Rationing: Ladies First
November 30, 2009 by Laura Adelmann
Filed under Commentary
By: Laura Adelmann
Last week the Department of Health and Human Services’s Preventative Services Task Force issued new mammogram guidelines for women. If the recommendations are followed, gone are yearly mammograms for women between 40 and 50 years old and women over 75. The Task Force claims that cost was not a consideration, but rather the concern for unnecessary biopsies and the emotional stress of a potential cancer scare. Despite the denials of a cost-benefit motive, this recommendation could not have come at a better time to highlight the future of preventative medicine under Obamacare.
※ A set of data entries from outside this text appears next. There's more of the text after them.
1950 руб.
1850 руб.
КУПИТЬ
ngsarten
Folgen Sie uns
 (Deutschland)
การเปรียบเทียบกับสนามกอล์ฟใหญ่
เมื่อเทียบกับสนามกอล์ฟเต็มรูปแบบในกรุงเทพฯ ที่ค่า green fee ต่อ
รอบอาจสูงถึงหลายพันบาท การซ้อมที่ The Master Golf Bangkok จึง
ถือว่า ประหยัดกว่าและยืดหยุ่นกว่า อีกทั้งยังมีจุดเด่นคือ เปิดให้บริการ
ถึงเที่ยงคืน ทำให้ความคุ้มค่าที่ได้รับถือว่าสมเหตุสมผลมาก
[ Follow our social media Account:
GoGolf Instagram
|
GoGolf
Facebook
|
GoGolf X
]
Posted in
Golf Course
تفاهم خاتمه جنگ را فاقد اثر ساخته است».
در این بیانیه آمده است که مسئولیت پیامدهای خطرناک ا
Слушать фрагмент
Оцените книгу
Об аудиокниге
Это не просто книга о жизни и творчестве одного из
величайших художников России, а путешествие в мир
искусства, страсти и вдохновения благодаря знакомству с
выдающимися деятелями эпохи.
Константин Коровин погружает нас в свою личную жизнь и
Anyone who watched the “This Week” with George Stephanopoulos on November 22, got a preview of women’s healthcare under the proposed bills. Despite denials by Representative Debbie Wasserman Schultz, both Representative Marsha Blackburn and Stephanopoulos pointed out that in the bill the Preventative Services Task Force would be responsible for rating preventative services with A, B, C or D. Mammograms for women between 40 and 50 would be rated C by the Task Force. Only A and B are covered services under the proposed bills. Wasserman Schultz claims that more women would get access to free mammograms. More? Do we sacrifice one group of women for another?
Following quickly on the heels of the mammogram recommendations, came the Task Force’s recommendations that doctors no longer test yearly for cervical cancer. Why women’s preventative healthcare measures that save so many lives seem to be the first on the chopping block is uncertain, but a clearer red flag of the rationing to come could not have been waved. When it comes to rationing, Obamacare proves that chivalry is not dead.